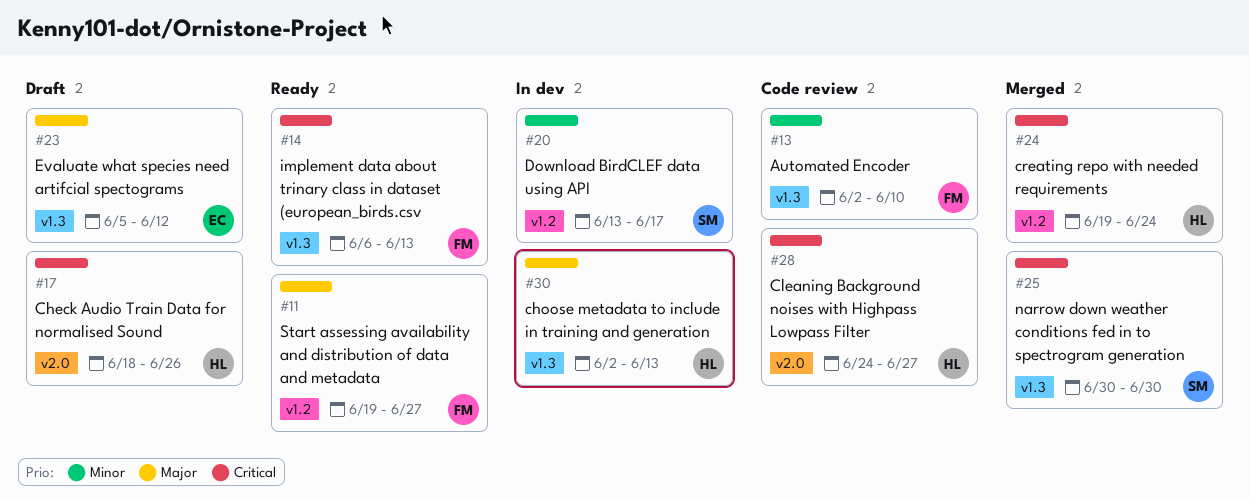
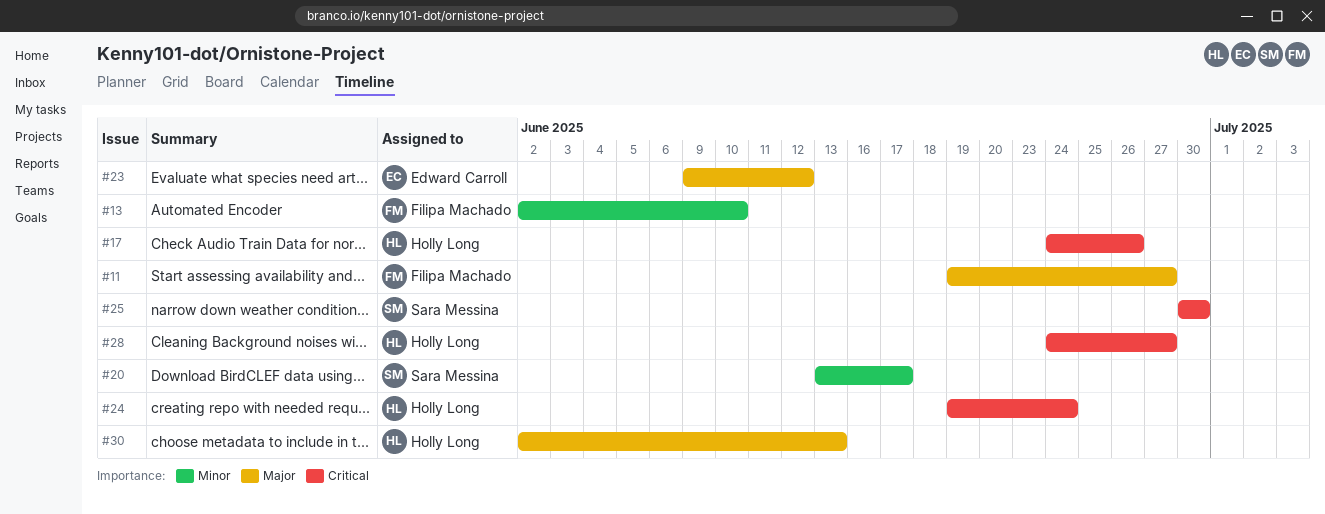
#14: present -> none
#17, start: Jun 18 -> Jun 24
#23, start: Jun 5 -> Jun 9

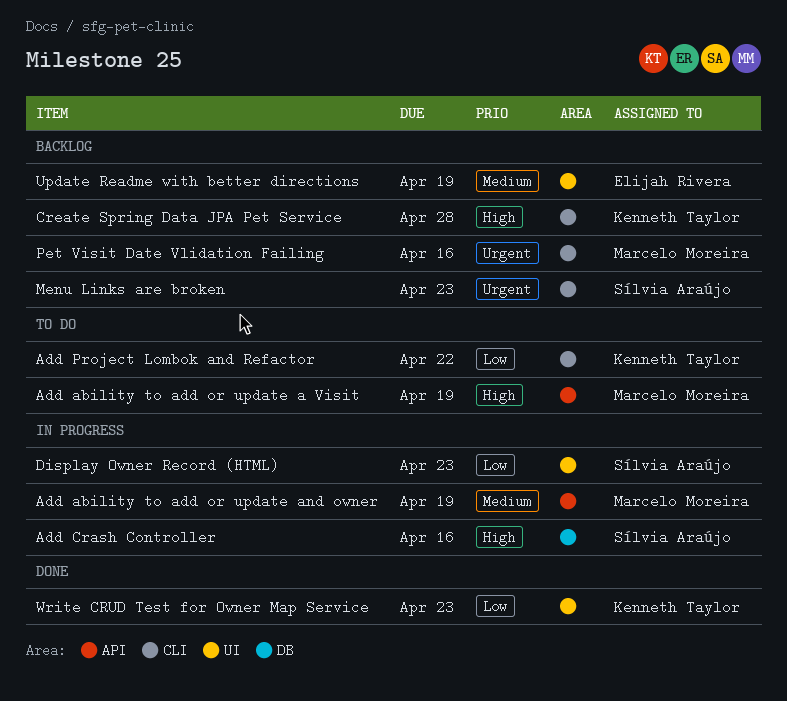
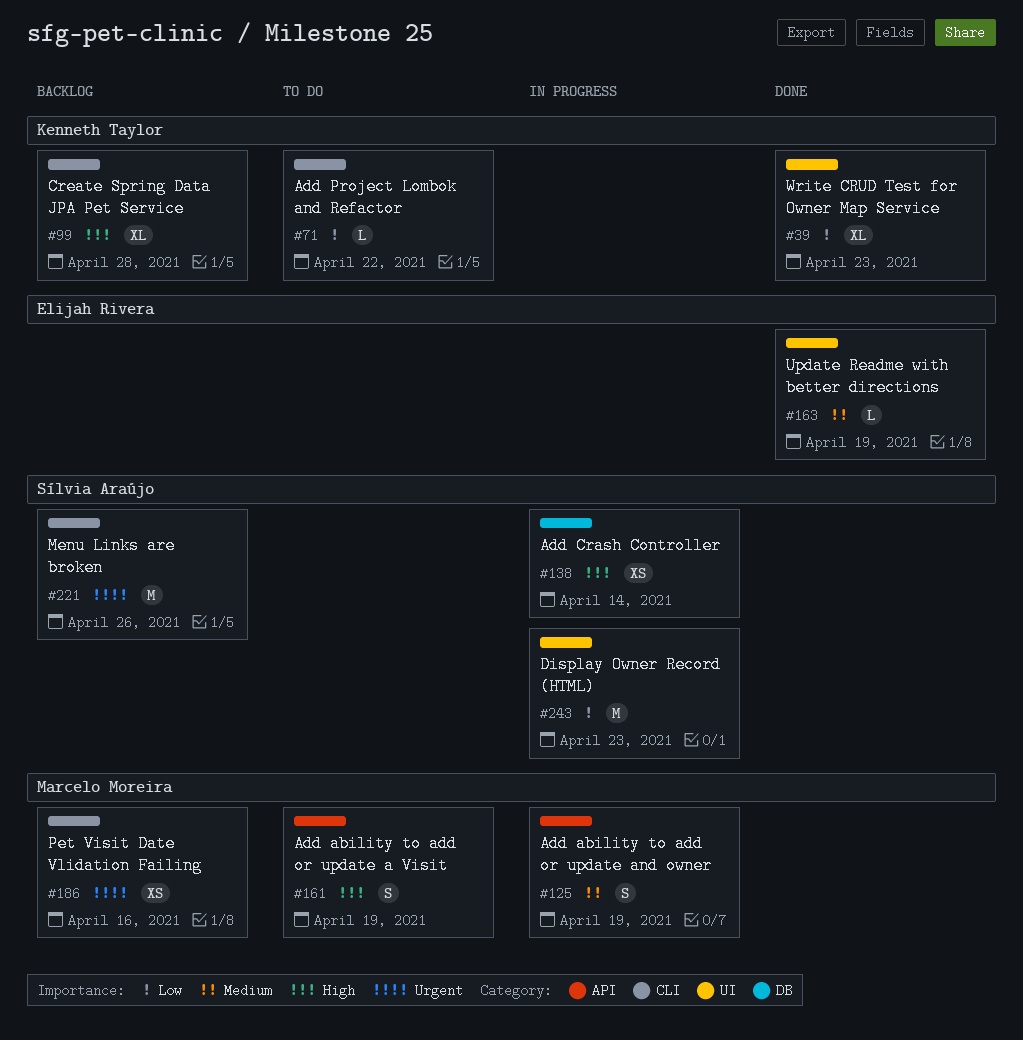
Add Crash Controller, due: Apr 16 -> Apr 14
Menu Links are broken, due: Apr 23 -> Apr 26
Update Readme with better directions, status: Backlog -> Done

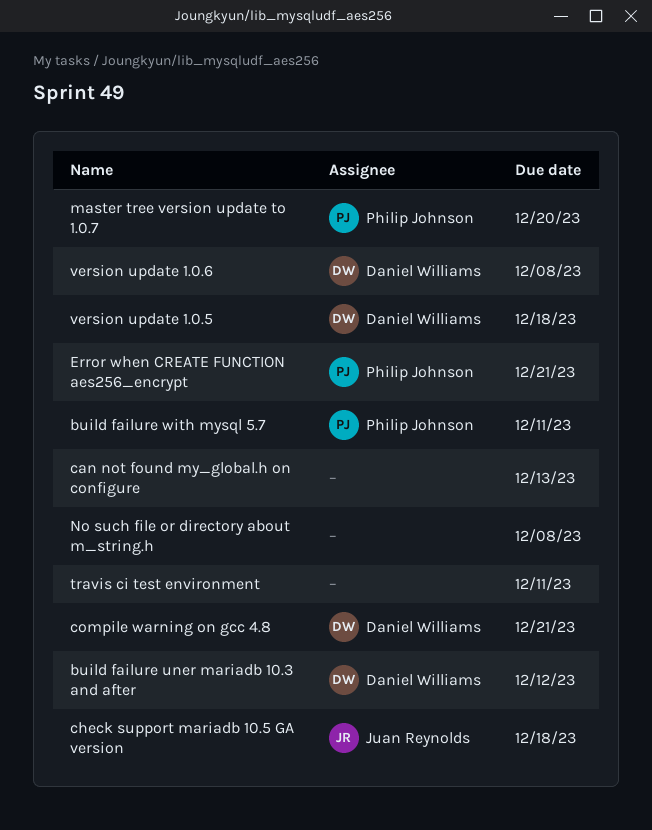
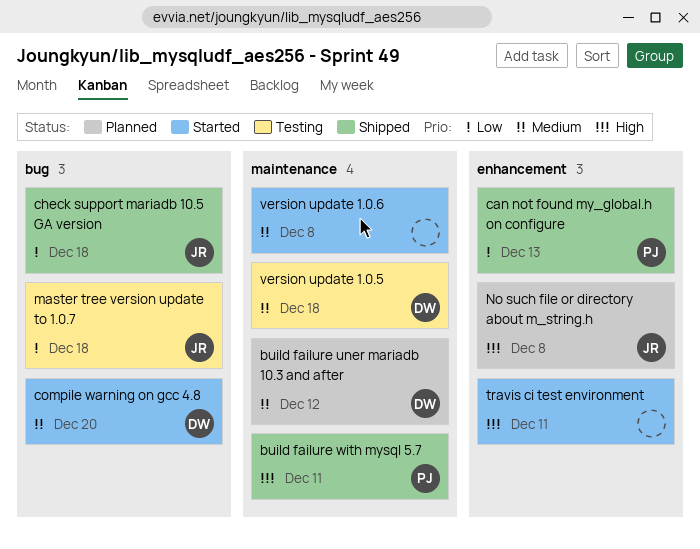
can not found my_global.h on configure, owner: none -> Philip Johnson
compile warning on gcc 4.8, due: Dec 21 -> Dec 20
Error when CREATE FUNCTION aes256_encrypt: present -> none
master tree version update to 1.0.7, owner: Philip Johnson -> Juan Reynolds
master tree version update to 1.0.7, due: Dec 20 -> Dec 18
No such file or directory about m_string.h, owner: none -> Juan Reynolds
version update 1.0.6, owner: Daniel Williams -> none

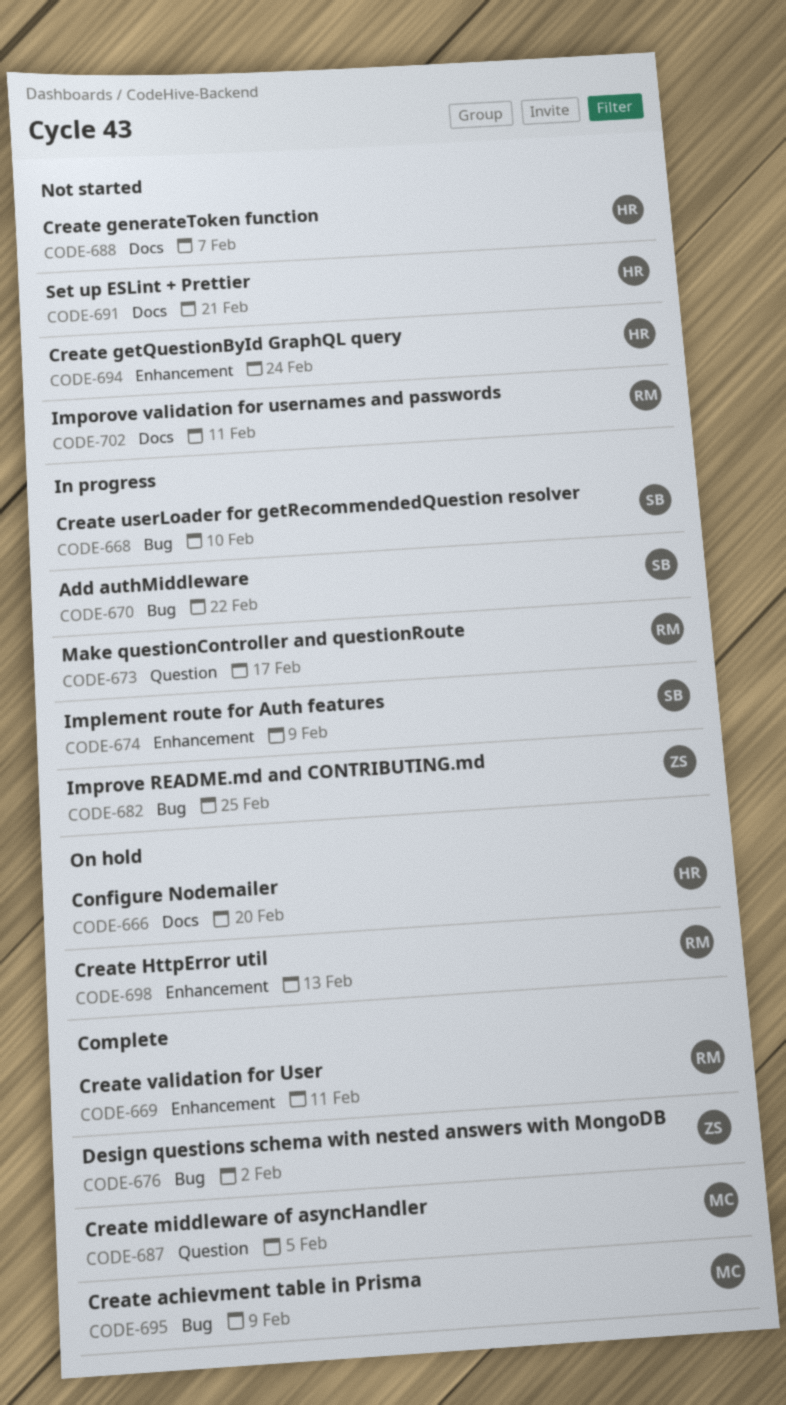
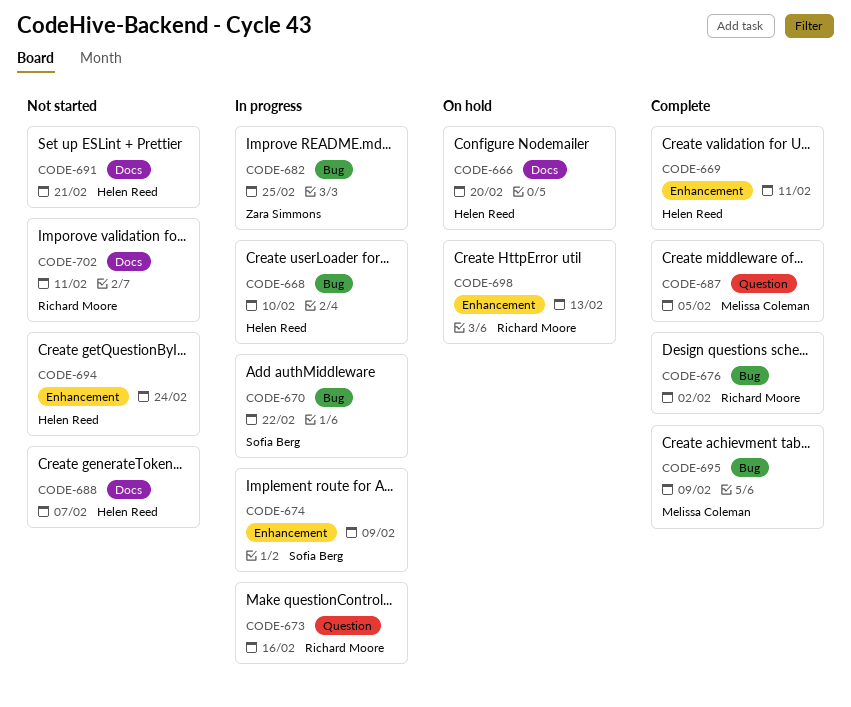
CODE-668, owner: Sofia Berg -> Helen Reed
CODE-669, owner: Richard Moore -> Helen Reed
CODE-673, due: Feb 17 -> Feb 16
CODE-676, owner: Zara Simmons -> Richard Moore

WHAT IS NEEDED: Set down all of the entries exactly. Leave the pictures out.

WRITTEN SOLUTION:
#14: present -> none
#17, start: Jun 18 -> Jun 24
#23, start: Jun 5 -> Jun 9

Add Crash Controller, due: Apr 16 -> Apr 14
Menu Links are broken, due: Apr 23 -> Apr 26
Update Readme with better directions, status: Backlog -> Done

can not found my_global.h on configure, owner: none -> Philip Johnson
compile warning on gcc 4.8, due: Dec 21 -> Dec 20
Error when CREATE FUNCTION aes256_encrypt: present -> none
master tree version update to 1.0.7, owner: Philip Johnson -> Juan Reynolds
master tree version update to 1.0.7, due: Dec 20 -> Dec 18
No such file or directory about m_string.h, owner: none -> Juan Reynolds
version update 1.0.6, owner: Daniel Williams -> none

CODE-668, owner: Sofia Berg -> Helen Reed
CODE-669, owner: Richard Moore -> Helen Reed
CODE-673, due: Feb 17 -> Feb 16
CODE-676, owner: Zara Simmons -> Richard Moore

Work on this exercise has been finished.